|Target||B-cell maturation antigen (BCMA) (CD269)|
|Other names||Belantamab mafodotin-blmf, GSK2857916|
|Drug class||Antibody-drug conjugate|
|Main uses||Multiple myeloma|
|Side effects||Keratopathy, vision problems, nausea, fever, infusion reactions, tiredness|
|Typical dose||2.5 mg/kg|
|Chemical and physical data|
Belantamab mafodotin, sold under the brand name Blenrep, is a medication used to treat multiple myeloma. It is used when other treatments are no longer effective. It is given by injection into a vein.
Common side effects include keratopathy, vision problems, nausea, fever, infusion reactions, and tiredness. Other side effects may include low platelets. Use in pregnancy may harm the baby. It is a monoclonal antibody joined to the cytotoxic agent monomethyl auristatin F (MMAF). The antibody binds to B-cell maturation antigen (BCMA) found on myeloma cells.

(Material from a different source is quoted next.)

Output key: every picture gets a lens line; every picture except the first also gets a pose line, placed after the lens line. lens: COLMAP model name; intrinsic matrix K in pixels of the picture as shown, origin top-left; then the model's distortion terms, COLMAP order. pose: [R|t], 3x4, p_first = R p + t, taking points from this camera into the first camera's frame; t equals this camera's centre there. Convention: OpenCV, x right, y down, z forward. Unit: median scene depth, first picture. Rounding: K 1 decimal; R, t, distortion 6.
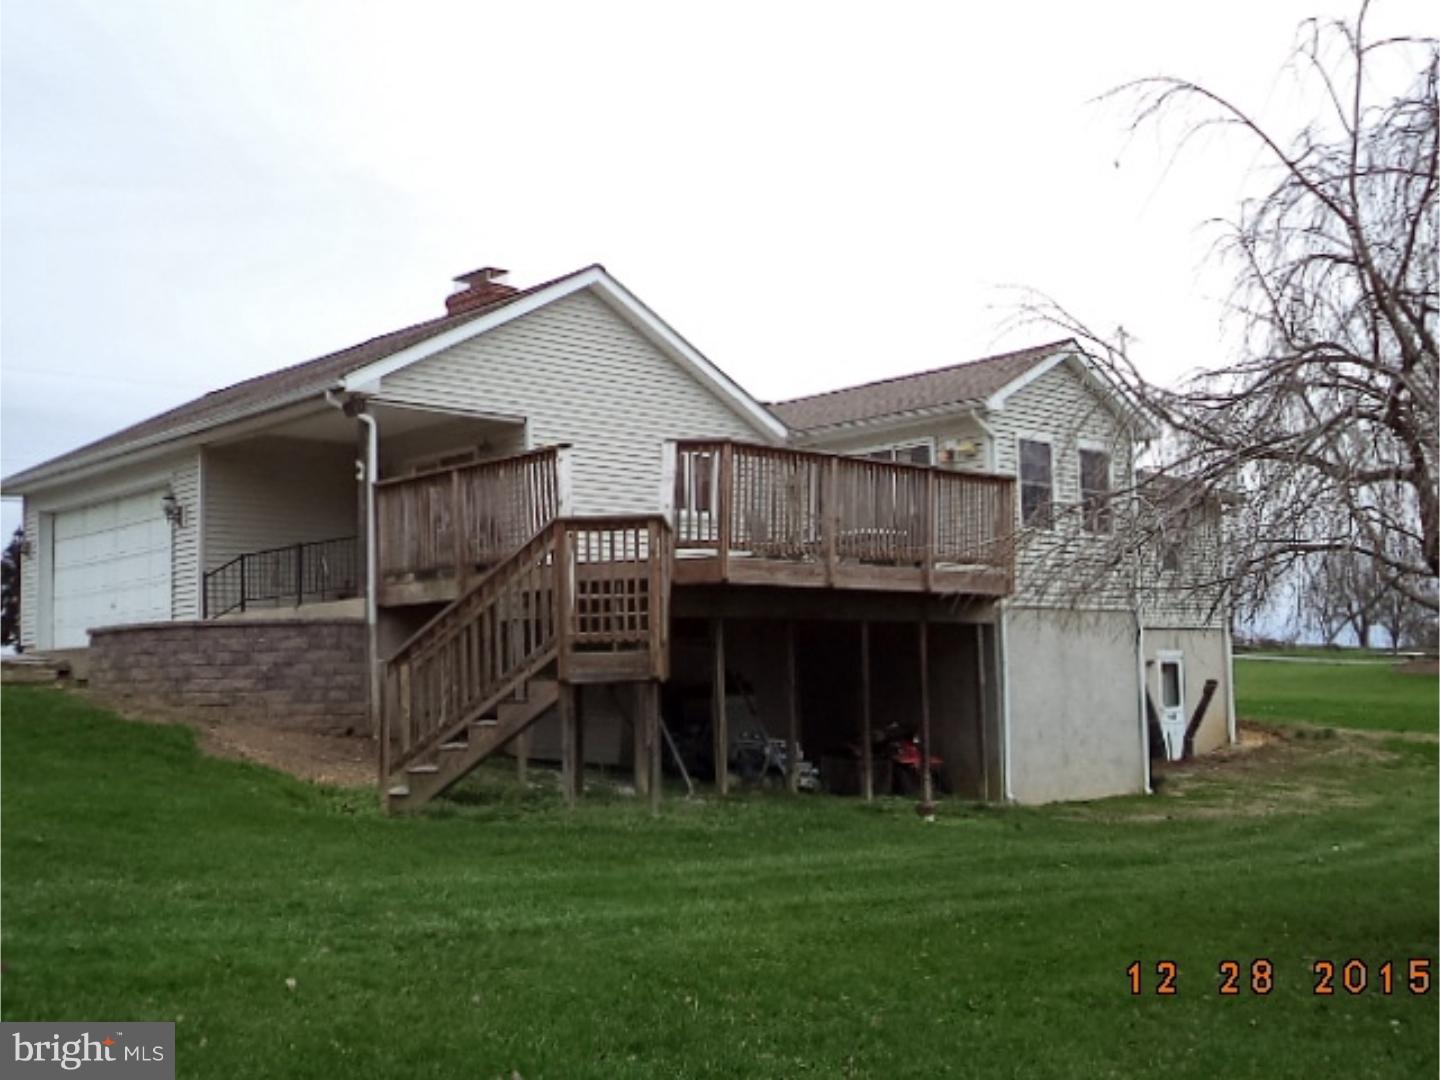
lens RADIAL K [[1816.0, 0, 720.0], [0, 1816.0, 540.0], [0, 0, 1]] dist [-0.061568, 0.043213]
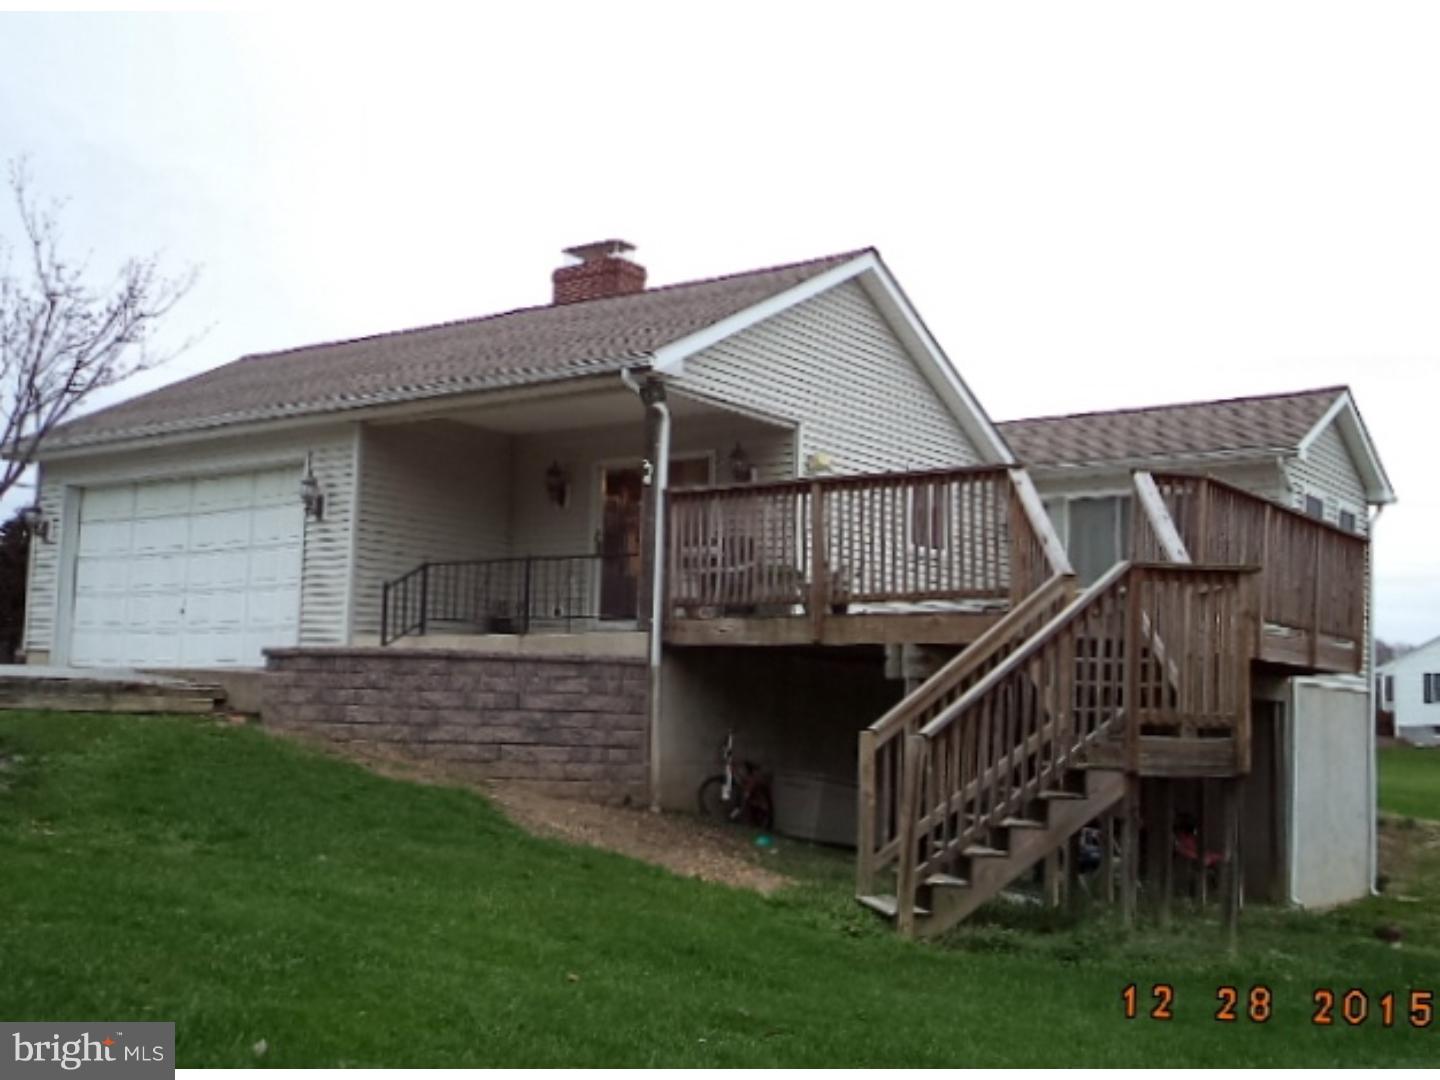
lens RADIAL K [[1816.0, 0, 720.0], [0, 1816.0, 540.0], [0, 0, 1]] dist [-0.061568, 0.043213]
pose [[0.980873, 0.073305, 0.180320, -0.308595], [-0.070952, 0.997290, -0.019478, 0.004713], [-0.181259, 0.006312, 0.983415, 0.209679]]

Belantamab mafodotin was approved for medical use in the United States and Europe in 2020. In the United States it costs about 8,800 USD per 100 mg vial as of 2022. In the United Kingdom this amount costs the NHS about £5700.
Belantamab mafodotin is indicated for the treatment of adults with relapsed or refractory multiple myeloma who have received at least four prior therapies including an anti-CD38 monoclonal antibody, a proteasome inhibitor, and an immunomodulatory agent.
It is give at a dose of 2.5 mg/kg once every 3 weeks.
The prescribing information includes a boxed warning stating belantamab mafodotin causes changes in the corneal epithelium resulting in alterations in vision, including severe vision loss and corneal ulcer, and symptoms, such as blurred vision and dry eyes.
Because of the risks of ocular toxicity, belantamab mafodotin is only available through a restricted program under a Risk Evaluation and Mitigation Strategy (REMS), called the BLENREP REMS.
Belantamab mafodotin was evaluated in DREAMM-2 (NCT 03525678), an open-label, multicenter trial. Participants received either belantamab mafodotin, 2.5 mg/kg or 3.4 mg/kg intravenously, once every three weeks until disease progression or unacceptable toxicity.
Efficacy was based on overall response rate (ORR) and response duration, as evaluated by an independent review committee using the International Myeloma Working Group uniform response criteria. The ORR was 31% (97.5% CI: 21%, 43%). Seventy-three percent of responders had response durations ≥6 months. These results were observed in participants receiving the recommended dose of 2.5 mg/kg.